Крепышин вдруг торопливо сунул в руки Смолину фотокамеру, лицо его полыхало азартом.

— Щелкните меня! Щелкните!

Смолин даже не успел сообразить, что от него хотят, как Крепышин бросился по лестнице к площадке у входа в церковь, выставив вперед чугунное плечо, без особого труда протиснулся сквозь толпу к новобрачной, картинно склонил свою крупную, в густой цыганской шевелюре голову над ее ручкой, потом стремительно выпрямился и звонко чмокнул новобрачную в щечку. В ответ получил веселую благодарность ее греховных глаз.

Все происходило столь быстро, что Смолин едва успевал переводить кадры и нажимать на спуск.

Вернулся сияющий Крепышин.

— Успели щелкнуть?

— Успел!

— Ой, спасибо! Представляете? Щечка как шелк! Одно удовольствие. Уф! И задарма! Как говорил Остап Бендер, ничто человеческое нам не чуждо. Все-таки я утверждаю, что Остап именно так и говорил!
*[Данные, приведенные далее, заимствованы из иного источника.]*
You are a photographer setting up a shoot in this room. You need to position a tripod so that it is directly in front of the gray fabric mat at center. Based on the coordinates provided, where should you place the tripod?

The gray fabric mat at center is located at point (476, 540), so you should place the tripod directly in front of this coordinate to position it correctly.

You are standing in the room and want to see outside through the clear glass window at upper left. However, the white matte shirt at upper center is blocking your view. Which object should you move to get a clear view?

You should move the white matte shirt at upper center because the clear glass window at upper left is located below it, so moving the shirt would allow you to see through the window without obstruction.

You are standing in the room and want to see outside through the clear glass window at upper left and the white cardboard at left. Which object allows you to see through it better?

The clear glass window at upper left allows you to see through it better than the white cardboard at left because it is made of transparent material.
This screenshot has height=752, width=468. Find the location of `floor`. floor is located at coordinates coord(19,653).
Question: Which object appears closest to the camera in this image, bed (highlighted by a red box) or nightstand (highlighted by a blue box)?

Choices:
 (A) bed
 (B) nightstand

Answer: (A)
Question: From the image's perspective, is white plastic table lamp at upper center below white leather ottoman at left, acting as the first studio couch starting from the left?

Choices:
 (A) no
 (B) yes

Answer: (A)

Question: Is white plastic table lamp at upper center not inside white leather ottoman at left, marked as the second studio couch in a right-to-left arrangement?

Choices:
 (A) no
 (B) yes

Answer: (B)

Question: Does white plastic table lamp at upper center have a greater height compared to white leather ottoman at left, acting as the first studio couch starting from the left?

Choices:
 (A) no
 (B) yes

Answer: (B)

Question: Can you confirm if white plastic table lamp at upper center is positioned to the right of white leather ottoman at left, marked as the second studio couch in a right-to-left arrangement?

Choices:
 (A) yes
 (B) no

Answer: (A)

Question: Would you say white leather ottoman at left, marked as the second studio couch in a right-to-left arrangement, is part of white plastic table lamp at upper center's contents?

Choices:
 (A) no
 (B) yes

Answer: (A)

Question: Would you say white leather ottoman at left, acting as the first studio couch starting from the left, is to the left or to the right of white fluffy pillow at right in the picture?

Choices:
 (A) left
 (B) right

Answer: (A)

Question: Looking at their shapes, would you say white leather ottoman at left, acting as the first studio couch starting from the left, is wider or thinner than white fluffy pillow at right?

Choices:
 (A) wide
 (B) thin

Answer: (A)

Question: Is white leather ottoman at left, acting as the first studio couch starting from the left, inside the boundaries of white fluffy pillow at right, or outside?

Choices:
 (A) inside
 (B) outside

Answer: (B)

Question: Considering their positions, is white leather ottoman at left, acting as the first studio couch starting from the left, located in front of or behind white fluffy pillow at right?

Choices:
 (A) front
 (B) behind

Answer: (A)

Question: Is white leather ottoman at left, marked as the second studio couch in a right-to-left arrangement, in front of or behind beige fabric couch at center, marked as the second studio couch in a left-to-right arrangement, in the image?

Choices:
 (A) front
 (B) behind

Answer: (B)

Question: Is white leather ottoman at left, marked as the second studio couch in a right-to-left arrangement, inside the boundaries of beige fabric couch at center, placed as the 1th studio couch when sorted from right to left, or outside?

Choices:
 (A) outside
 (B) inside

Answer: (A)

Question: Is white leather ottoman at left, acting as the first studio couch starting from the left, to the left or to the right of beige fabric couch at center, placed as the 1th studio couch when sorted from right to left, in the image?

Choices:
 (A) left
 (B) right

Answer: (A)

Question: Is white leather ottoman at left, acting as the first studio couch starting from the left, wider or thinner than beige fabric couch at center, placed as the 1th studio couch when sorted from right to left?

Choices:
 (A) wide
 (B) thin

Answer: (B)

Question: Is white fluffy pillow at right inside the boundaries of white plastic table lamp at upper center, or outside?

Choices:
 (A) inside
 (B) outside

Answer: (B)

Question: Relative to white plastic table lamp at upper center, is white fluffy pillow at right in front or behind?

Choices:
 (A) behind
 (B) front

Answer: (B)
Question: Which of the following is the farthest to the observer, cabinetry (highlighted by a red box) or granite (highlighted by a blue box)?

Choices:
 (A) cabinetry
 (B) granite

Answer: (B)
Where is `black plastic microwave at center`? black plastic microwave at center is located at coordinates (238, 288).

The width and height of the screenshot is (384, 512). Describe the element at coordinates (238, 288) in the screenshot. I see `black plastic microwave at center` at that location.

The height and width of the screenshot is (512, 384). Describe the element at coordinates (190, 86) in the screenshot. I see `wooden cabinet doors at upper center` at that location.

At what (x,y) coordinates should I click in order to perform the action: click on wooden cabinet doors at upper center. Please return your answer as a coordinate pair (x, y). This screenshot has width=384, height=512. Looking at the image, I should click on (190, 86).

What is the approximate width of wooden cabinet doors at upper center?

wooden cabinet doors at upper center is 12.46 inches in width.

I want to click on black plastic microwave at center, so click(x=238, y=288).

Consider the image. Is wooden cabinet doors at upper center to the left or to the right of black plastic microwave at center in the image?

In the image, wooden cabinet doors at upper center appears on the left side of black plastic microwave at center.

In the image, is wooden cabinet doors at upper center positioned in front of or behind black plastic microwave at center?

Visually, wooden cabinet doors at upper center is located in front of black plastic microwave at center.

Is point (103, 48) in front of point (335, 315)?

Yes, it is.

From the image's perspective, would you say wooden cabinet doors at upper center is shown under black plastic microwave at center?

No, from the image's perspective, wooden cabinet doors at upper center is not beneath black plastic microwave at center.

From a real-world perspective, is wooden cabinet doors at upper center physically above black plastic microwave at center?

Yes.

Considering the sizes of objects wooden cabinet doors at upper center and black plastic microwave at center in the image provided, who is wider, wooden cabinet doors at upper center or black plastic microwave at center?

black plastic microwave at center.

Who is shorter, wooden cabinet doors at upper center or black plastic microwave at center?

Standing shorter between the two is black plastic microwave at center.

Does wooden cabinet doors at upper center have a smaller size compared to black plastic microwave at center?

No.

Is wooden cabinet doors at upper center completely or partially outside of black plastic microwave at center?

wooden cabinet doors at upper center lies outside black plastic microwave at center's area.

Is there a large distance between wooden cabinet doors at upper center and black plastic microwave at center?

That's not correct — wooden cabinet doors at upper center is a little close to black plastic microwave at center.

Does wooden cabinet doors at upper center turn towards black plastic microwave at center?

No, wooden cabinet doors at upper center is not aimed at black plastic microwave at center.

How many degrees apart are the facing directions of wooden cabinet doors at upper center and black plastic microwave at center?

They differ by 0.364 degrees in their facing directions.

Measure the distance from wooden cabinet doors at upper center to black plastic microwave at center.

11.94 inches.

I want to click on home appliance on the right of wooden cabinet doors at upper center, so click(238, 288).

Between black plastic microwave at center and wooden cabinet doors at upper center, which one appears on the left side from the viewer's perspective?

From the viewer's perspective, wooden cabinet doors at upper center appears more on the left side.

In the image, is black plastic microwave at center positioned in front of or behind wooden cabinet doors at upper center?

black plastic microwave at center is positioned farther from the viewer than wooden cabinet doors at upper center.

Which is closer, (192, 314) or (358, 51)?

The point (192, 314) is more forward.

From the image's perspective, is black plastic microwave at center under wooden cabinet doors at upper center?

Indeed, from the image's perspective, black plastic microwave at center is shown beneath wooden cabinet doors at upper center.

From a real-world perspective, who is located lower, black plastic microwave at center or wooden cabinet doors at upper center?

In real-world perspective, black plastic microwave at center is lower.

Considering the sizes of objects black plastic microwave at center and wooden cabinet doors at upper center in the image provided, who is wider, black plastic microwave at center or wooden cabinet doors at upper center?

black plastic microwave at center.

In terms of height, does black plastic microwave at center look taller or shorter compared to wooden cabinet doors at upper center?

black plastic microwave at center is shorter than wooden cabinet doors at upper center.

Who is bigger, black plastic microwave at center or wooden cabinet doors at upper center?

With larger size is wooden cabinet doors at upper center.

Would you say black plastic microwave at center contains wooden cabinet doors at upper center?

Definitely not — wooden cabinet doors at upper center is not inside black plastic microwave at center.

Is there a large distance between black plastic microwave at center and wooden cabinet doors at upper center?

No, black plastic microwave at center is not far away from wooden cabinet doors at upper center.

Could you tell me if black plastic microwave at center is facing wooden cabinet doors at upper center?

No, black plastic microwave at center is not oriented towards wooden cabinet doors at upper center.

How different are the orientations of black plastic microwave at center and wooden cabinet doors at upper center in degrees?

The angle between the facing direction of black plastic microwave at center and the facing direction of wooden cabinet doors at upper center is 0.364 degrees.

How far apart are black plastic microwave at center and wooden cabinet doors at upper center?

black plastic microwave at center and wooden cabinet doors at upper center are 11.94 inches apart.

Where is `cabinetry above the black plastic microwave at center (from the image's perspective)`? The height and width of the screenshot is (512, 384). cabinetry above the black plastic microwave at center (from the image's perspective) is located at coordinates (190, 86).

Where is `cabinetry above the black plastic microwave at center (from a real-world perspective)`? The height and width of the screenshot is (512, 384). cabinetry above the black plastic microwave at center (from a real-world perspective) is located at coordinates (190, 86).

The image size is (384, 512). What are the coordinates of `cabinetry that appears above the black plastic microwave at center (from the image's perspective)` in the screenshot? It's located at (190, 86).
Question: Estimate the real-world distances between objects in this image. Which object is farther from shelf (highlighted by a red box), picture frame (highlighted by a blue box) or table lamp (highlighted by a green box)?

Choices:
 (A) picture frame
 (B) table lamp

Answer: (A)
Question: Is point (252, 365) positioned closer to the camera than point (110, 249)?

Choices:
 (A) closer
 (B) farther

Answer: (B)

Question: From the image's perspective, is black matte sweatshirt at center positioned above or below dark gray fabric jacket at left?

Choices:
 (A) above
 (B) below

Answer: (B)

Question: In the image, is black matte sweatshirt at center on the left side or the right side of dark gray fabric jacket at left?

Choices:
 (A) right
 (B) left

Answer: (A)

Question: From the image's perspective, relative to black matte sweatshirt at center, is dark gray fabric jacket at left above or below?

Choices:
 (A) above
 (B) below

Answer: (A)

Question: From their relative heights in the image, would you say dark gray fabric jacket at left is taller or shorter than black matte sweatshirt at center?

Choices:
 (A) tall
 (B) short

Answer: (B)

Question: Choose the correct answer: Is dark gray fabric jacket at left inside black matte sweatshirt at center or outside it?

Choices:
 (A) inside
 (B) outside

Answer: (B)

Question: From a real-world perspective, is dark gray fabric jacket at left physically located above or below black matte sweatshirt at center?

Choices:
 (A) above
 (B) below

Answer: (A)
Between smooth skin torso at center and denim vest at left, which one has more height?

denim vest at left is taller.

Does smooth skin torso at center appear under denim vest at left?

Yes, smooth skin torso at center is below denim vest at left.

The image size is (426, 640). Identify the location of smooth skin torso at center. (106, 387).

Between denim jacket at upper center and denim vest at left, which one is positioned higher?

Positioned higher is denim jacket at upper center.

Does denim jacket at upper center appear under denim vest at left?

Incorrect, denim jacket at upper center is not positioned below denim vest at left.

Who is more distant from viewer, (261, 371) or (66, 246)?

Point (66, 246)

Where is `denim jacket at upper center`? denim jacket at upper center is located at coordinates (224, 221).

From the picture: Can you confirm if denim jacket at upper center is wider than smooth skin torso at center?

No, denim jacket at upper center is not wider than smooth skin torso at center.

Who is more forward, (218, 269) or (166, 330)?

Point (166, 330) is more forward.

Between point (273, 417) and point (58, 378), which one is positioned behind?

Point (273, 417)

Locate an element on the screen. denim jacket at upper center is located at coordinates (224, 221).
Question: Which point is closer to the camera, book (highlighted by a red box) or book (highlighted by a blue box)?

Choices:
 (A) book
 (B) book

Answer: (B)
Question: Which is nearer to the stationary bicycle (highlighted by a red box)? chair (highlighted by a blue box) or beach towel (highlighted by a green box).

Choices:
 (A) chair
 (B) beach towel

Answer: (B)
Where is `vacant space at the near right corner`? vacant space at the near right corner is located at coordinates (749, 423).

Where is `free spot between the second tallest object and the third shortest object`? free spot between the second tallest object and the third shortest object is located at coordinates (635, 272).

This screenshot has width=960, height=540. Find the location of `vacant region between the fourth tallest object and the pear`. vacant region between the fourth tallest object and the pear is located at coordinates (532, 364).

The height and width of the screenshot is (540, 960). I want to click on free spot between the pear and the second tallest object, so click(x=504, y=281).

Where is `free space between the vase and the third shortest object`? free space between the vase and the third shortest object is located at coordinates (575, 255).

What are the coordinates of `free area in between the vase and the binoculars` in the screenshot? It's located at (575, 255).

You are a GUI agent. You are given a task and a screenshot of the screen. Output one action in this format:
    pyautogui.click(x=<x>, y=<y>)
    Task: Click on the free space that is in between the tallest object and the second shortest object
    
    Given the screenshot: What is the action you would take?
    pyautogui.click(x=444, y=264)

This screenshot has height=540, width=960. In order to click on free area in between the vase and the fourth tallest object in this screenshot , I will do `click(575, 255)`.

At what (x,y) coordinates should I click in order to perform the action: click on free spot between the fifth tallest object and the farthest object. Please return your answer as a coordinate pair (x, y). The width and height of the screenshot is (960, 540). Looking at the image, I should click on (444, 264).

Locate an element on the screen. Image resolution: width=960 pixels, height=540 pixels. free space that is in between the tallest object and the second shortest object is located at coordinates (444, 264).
На улице, ведущей к набережной, они увидели странного человека. Широко расставив ноги и прижав к щеке кинокамеру, он целился объективом в проносившиеся мимо лимузины. Присмотревшись, они поняли, что это Шевчик. В сторонке на тротуаре стоял боцман Гулыга, новый друг Шевчика, человек добродушный, улыбчивый, несмотря на грозное прозвище Драконыч. Они сблизились за дни плавания — водой не разольешь. Все свободное время Шевчик проводил на твиндеке, где были каюты команды, но чаще всего в каюте боцмана. Шевчик зная несметное множество анекдотов, баек, невероятных историй, и вокруг него постоянно собирались жаждущие поскалить зубы. Громче всех смеялся боцман, по-женски повизгивая, хлопая себя по ляжкам. Гулыга был влюблен в Шевчика, в город попросился в качестве его помощника, счел за честь носить за ним увесистый, похожий на шарманку, операторский ящик, в котором лежали набор объективов и запасные кассеты.